È questo l’ “Uno”, il Tao chiamalo dio, se vuoi. Questo “Uno” che rimane quando ogni dolore svanisce, quando non sei diviso in alcun modo, quando l’osservatore è diventato l’osservato, questa è l’esperienza della natura divina, dell’illuminazione, o comunque la vuoi chiamare. E in questo stato non esiste alcun sé, perché non c’è alcun osservatore/controllore/giudice. Sei solo ciò che si manifesta, che cambia di momento in momento. In alcuni momenti può esserci euforia, in altri tristezza, compassione, distruttività, paura, solitudine.

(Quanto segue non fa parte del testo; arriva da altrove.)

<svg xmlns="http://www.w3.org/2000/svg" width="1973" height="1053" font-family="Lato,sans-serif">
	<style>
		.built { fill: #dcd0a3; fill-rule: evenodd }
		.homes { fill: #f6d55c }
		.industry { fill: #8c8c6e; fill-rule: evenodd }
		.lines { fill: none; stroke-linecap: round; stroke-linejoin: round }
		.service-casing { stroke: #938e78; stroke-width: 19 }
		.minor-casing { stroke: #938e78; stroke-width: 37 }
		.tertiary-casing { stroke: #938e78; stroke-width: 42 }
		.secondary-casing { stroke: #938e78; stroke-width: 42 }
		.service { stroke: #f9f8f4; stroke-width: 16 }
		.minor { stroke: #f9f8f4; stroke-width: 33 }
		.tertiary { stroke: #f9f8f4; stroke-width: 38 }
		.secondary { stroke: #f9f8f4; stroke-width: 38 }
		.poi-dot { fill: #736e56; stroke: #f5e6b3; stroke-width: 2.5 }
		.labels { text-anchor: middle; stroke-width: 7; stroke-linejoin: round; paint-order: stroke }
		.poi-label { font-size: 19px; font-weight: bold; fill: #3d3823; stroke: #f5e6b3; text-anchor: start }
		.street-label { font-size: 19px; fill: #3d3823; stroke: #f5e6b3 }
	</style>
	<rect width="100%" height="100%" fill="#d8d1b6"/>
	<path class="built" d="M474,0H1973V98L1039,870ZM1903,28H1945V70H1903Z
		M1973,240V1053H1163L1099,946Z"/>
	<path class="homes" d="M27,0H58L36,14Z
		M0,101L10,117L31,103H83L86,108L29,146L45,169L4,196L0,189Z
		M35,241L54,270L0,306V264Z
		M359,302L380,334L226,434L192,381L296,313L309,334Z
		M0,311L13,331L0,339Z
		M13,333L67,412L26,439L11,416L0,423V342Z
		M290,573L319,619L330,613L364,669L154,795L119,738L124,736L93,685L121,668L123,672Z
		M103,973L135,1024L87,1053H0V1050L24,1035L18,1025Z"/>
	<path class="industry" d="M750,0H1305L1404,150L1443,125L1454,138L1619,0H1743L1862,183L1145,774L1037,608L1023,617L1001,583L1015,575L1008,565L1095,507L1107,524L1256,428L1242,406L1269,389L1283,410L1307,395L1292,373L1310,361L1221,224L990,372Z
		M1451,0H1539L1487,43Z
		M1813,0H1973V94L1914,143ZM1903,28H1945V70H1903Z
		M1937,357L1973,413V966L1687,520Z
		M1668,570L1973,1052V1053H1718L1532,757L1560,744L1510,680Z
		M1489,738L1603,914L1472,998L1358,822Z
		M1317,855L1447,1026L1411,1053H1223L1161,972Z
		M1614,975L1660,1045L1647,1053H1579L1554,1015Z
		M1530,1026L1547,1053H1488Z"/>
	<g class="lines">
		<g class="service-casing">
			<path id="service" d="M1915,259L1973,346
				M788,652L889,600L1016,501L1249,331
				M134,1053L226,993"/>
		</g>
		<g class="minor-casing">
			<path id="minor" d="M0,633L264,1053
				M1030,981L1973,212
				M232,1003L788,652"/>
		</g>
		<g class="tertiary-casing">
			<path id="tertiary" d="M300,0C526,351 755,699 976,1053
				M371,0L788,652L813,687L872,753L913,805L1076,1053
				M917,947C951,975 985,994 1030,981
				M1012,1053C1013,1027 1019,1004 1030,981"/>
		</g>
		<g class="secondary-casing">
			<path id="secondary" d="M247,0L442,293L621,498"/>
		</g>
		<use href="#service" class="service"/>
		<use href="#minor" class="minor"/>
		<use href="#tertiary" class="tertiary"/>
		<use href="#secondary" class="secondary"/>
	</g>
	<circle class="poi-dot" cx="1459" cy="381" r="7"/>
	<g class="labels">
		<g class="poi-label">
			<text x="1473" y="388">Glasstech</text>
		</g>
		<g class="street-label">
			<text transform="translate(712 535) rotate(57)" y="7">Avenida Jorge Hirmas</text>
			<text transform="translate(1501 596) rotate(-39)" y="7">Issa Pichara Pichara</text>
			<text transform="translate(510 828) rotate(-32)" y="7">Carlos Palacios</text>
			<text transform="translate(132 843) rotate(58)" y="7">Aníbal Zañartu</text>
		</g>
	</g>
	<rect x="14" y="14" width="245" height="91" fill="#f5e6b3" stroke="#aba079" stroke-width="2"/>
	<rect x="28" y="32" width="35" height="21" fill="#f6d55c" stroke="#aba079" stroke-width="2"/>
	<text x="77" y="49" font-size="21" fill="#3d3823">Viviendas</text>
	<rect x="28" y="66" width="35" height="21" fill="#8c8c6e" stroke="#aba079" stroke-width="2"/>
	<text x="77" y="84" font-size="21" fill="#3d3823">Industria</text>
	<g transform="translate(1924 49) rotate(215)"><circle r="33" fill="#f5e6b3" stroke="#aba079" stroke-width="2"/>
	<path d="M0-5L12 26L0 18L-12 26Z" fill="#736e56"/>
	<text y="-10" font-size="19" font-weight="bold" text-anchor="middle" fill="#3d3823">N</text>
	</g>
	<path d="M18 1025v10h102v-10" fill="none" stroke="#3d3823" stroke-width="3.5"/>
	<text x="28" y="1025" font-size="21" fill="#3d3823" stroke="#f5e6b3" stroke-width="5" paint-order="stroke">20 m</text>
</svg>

Non si dovrebbe dire: “Sono triste” o pensare: “Sono preso dalla tristezza”, ma: “Sono tristezza”, perché le prime due frasi implicano un sé separato da ciò che è. In realtà non esiste alcun sé a cui sta accadendo una particolare esperienza. C’è solo l’esperienza.

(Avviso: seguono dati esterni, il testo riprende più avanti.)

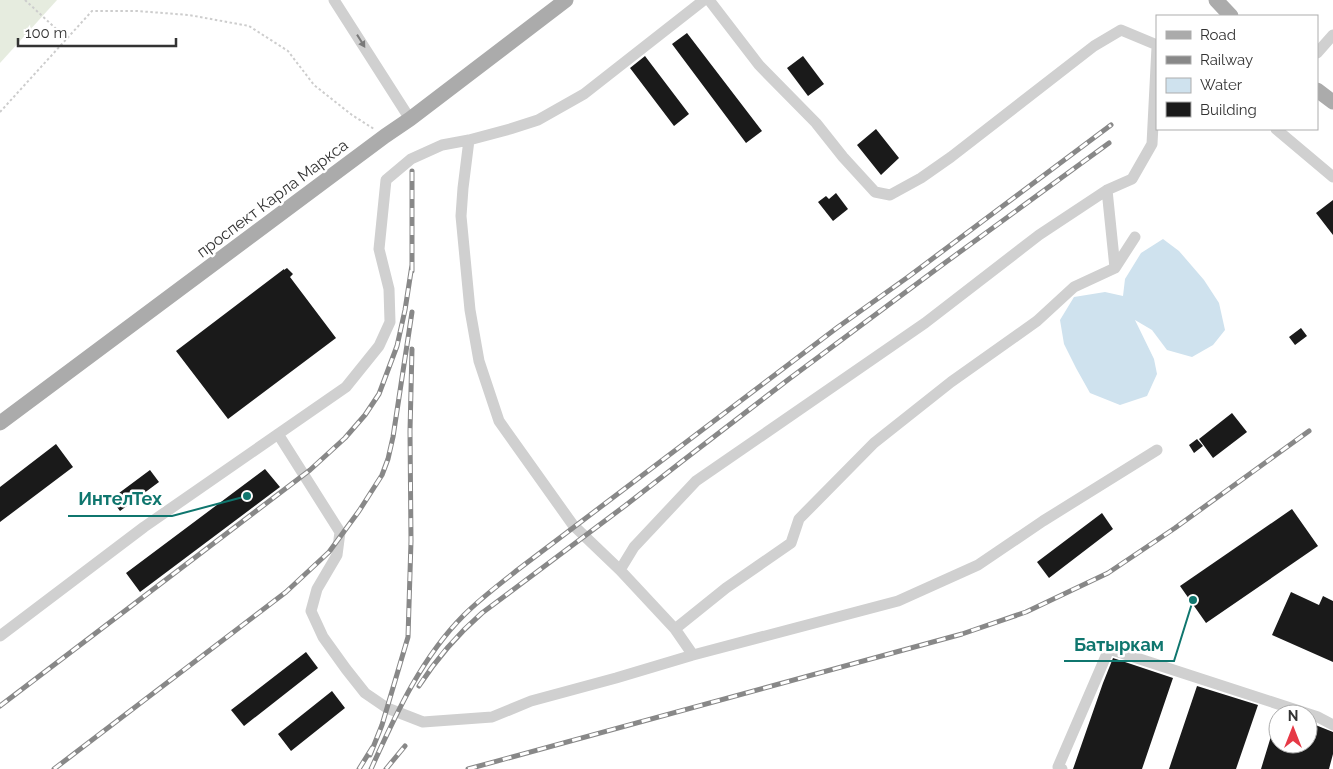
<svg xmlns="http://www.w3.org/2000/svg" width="1333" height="769" viewBox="0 0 1333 769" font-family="Raleway,sans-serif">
  <rect width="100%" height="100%" fill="#fff"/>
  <path fill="#e6ecdf" d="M0 0H57L0 63Z"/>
  <path fill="#cfe2ee" d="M1163 239 1179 251 1204 280 1219 303 1225 330 1213 345 1192 357 1167 350 1152 330 1135 320 1154 359 1157 374 1147 396 1120 405 1090 393 1076 368 1064 344 1060 320 1074 297 1105 292 1123 296 1125 279 1141 253Z"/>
  <path fill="#1a1a1a" d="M687 33 762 131 746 143 672 44Z
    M645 56 689 114 674 126 630 68Z
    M803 56 824 84 808 96 787 68Z
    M876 129 899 158 881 175 857 145Z
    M836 193 848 209 833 221 818 202 826 196 829 199Z
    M1333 200V235L1316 213Z
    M287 268 293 274 290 277 336 338 228 419 176 351 284 269V270Z
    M1301 328 1307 336 1295 345 1289 337Z
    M1232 413 1247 432 1213 458 1199 439Z
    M1197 439 1203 446 1194 453 1189 445Z
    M56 444 73 467 0 522V487Z
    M265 469 280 487 140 592 126 573Z
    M150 470 159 482 120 511 111 499Z
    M1292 509 1318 546 1206 623 1180 586Z
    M1102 513 1113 529 1049 578 1037 562Z
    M1291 592 1319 605 1323 596 1333 601V662L1272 635Z
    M306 652 318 668 244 726 231 710Z
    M1113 658 1173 678 1142 769H1073L1103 683Z
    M1197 686 1258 705 1236 769H1169Z
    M332 691 345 708 291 751 278 734Z
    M1276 720H1278V744H1308V722L1333 732V754L1329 769H1261Z"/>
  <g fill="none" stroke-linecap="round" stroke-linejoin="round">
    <path stroke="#cdcdcd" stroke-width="2" stroke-dasharray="2.5 2.5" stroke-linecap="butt" d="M25 0 66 38
      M0 112 92 11H137L189 15 249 26 288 51 314 85 352 115 374 129"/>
    <path stroke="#d0d0d0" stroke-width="11" d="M334 0 410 119
      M709 0 759 65 816 123 843 157 875 192 890 195 921 178 951 157 1094 46 1121 30 1157 45
      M1317 53 1333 35
      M1276 129 1333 177
      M469 140 463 188 461 216 470 310 479 361 499 421 573 525 620 570 675 629 693 655
      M1107 190 1115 268
      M278 434 340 532 337 555 317 589 311 611 323 637 346 669 365 693 387 708 423 722 492 717 531 701 616 678 693 655 898 601 978 565 1043 521 1157 450
      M620 570 634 547 696 481 925 323 1039 235 1107 190 1132 179 1152 144 1157 47
      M675 629 726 588 791 543 799 519 874 443 951 382 1037 321 1074 287 1115 268 1135 237
      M0 636 144 527 346 387 379 346 390 322 389 289 379 249 386 180 411 159 442 145 469 140 510 129 538 120 584 94 704 0
      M1062 769 1058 767 1109 649 1318 717 1333 725"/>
    <path stroke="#ababab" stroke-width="15" d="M1216 0 1231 16
      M1317 90 1333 102
      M0 423 385 136 410 119 566 0"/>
    <defs>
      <path id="rail" d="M412 271V171
        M419 686C437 658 457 635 482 613L626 505 685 459 789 379 942 265 1109 143
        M0 706 310 470 345 438 365 415 379 394 397 346 405 310 412 265
        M370 755 382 725 408 637 411 541 410 431 412 349
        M54 769 286 592 329 552 359 511 382 475 388 459 393 437 412 312
        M359 769 372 748
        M371 769C396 714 421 658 464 615 481 598 501 583 520 568L838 327 908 277 1111 125
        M386 769 405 746
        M468 769 962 634 1026 612 1108 573 1175 528 1309 431"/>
    </defs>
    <use href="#rail" stroke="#888" stroke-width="5"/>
    <use href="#rail" stroke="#fff" stroke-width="3" stroke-dasharray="9" stroke-linecap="butt"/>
  </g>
  <defs><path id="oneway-solid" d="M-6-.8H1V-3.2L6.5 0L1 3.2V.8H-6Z" transform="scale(1.25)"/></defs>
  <use fill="#7a7a7a" href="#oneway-solid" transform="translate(361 41) rotate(58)"/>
  <g text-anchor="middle" stroke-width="5" stroke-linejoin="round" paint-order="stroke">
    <g font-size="16" fill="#333" stroke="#fff">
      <text transform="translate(272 198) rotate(-37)" y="6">проспект Карла Маркса</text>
    </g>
  </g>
  <path fill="none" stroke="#0f766e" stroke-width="2" d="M247 496L172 516H68M1193 600L1174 661H1064"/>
  <g fill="#0f766e" stroke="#fff" stroke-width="2">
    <circle cx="247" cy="496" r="5"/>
    <circle cx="1193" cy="600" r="5"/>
  </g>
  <g font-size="18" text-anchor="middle" font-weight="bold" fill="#0f766e" stroke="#fff" stroke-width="5" stroke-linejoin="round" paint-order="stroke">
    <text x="120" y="505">ИнтелТех</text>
    <text x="1119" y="651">Батыркам</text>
  </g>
  <rect x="1156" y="15" width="162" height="115" fill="#ffffff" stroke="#adadad"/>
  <rect x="1166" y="31" width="25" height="8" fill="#ababab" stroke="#adadad"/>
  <text x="1200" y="40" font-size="15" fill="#333333">Road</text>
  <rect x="1166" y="56" width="25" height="8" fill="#888888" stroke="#adadad"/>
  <text x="1200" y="65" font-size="15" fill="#333333">Railway</text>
  <rect x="1166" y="78" width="25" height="15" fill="#cfe2ee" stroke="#adadad"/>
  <text x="1200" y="90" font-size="15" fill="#333333">Water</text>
  <rect x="1166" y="102" width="25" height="15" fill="#1a1a1a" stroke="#adadad"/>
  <text x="1200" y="115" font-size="15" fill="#333333">Building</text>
  <g transform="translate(1293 729)"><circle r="24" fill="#ffffff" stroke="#adadad"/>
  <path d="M0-4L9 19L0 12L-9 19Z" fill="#e63946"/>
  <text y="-8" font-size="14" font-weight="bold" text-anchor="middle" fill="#333333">N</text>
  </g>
  <path d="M18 38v8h158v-8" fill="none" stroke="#333333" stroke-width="2.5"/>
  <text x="25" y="38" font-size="15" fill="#333333" stroke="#ffffff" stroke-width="4" paint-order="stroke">100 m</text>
</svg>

Meditaci sopra: c’è solo l’esperienza.

Non c’è alcun sé che avverte la paura; piuttosto, in un determinato momento, c’è un essere che è paura; in altri momenti quell’essere non è paura. Ma tu non sei separato dal momento, da quello che avviene, esiste solo l’emozione; quindi non si può fare nulla rispetto a ciò che si vive nel momento. Non c’è nessuno che possa fare qualcosa. Tutto ciò che esiste è bello, persino ciò che è brutto".